Three more U.S. soldiers died in Iraq yesterday after coming under guerilla attacks. In other Iraq news, The New York Times reports the Bush administrations plans to seek $600 million more to fund the so-far failed hunt for weapons of mass destruction.
A federal judge has ruled that Michigan student Bretton Barber has the right to go to school wearing a t-shirt reading “international terrorist” with President Bush’s face on it.
The ACLU, which brought the case to court said, “The court’s decision reaffirms the principle that students don’t give up their right to express opinions on matters of public importance once they enter school.”

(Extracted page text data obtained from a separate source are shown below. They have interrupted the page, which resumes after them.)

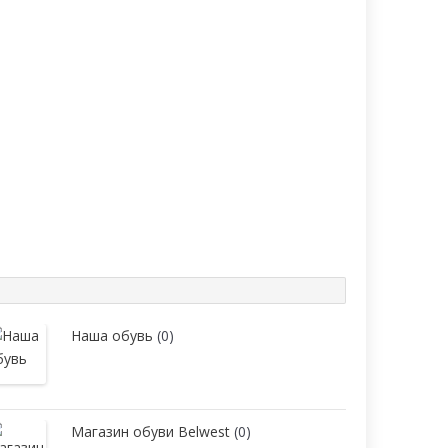
Наша обувь
(0)
Магазин обуви Belwest
(0)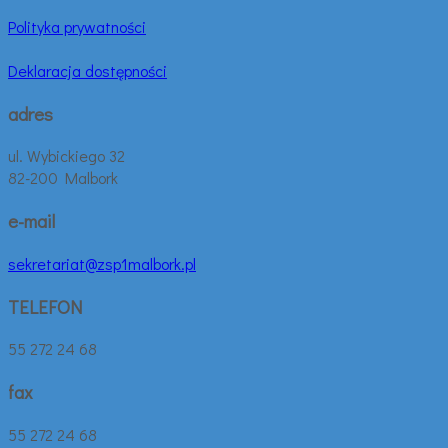
Polityka prywatności
Deklaracja dostępności
adres
ul. Wybickiego 32
82-200 Malbork
e-mail
sekretariat@zsp1malbork.pl
TELEFON
55 272 24 68
fax
55 272 24 68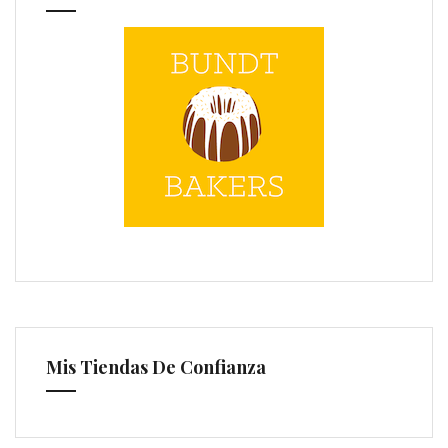
Mis Tiendas De Confianza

About 160,000 people die annually from the side-effects of global warming according to a new study done in part by the World Health Organization.
Palestinian officials are protesting Israel’s new plans to build 600 new settler homes in the West Bank.

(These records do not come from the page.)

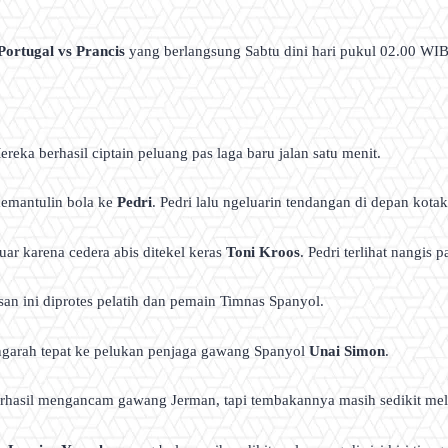
Portugal vs Prancis
yang berlangsung Sabtu dini hari pukul 02.00 WIB
eka berhasil ciptain peluang pas laga baru jalan satu menit.
emantulin bola ke
Pedri
. Pedri lalu ngeluarin tendangan di depan kota
uar karena cedera abis ditekel keras
Toni Kroos
. Pedri terlihat nangis
san ini diprotes pelatih dan pemain Timnas Spanyol.
garah tepat ke pelukan penjaga gawang Spanyol
Unai Simon
.
berhasil mengancam gawang Jerman, tapi tembakannya masih sedikit mel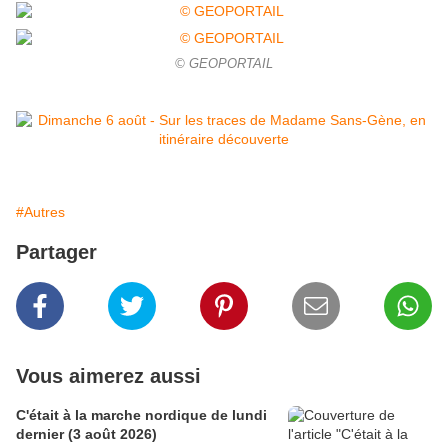
© GEOPORTAIL
#Autres
Partager
Vous aimerez aussi
C'était à la marche nordique de lundi
dernier (3 août 2026)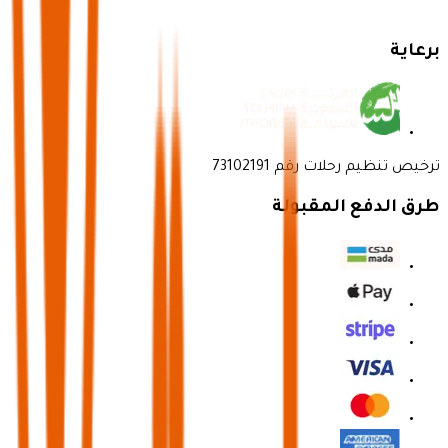
برعاية
ترخيص تنظيم رحلات رقم 73102191
طرق الدفع المقبولة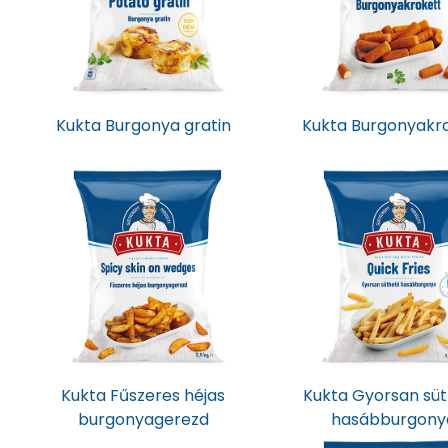
Kukta Burgonya gratin
Kukta Burgonyakr
Kukta Fűszeres héjas
Kukta Gyorsan sü
burgonyagerezd
hasábburgony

Palestinian cabinet member Yasser Abed Rabbo said, “This is evidence that the road map has been fully assassinated by an Israeli policy of settlement expansion, to which the United States is a witness.”
The Pakistani government has reportedly killed 12 members of al-Qaeda in the start of a new offensive against Osama Bin Laden’s group.
A survey by the Bush administration has found the image of the U.S. in Muslim countries has rapidly deteriorated over the past years. One researcher John Zogby, said the standing of the U.S. in the Muslim and Arab world could not be any worse than it is. A panel appointed by Bush found that two thirds of Muslims in Saudi Arabia, Qatar and Jordan felt than in March 2003, the U.S. posed a greater threat than Iraq. The percentage of Indonesians who felt favorably about the U.S. dropped from about 60 percent to 15 percent over the past year.
And the Senate Judiciary Committee is expected to vote today on the nomination of Judge Charles Pickering from Mississippi. Pickering’s nomination has been strongly condemned by Democrats and civil rights groups who claim he is racist. Opponents cite one case in which Pickering pressured prosecutors to drop charges against a man convicted of burning a cross on the lawn of an interracial couple. 80 historians of the South and the African American Experience who have signed a petition opposing the elevation of Pickering to the Fifth Circuit Court of Appeals. Among the historians was John Hope Franklin of Duke University.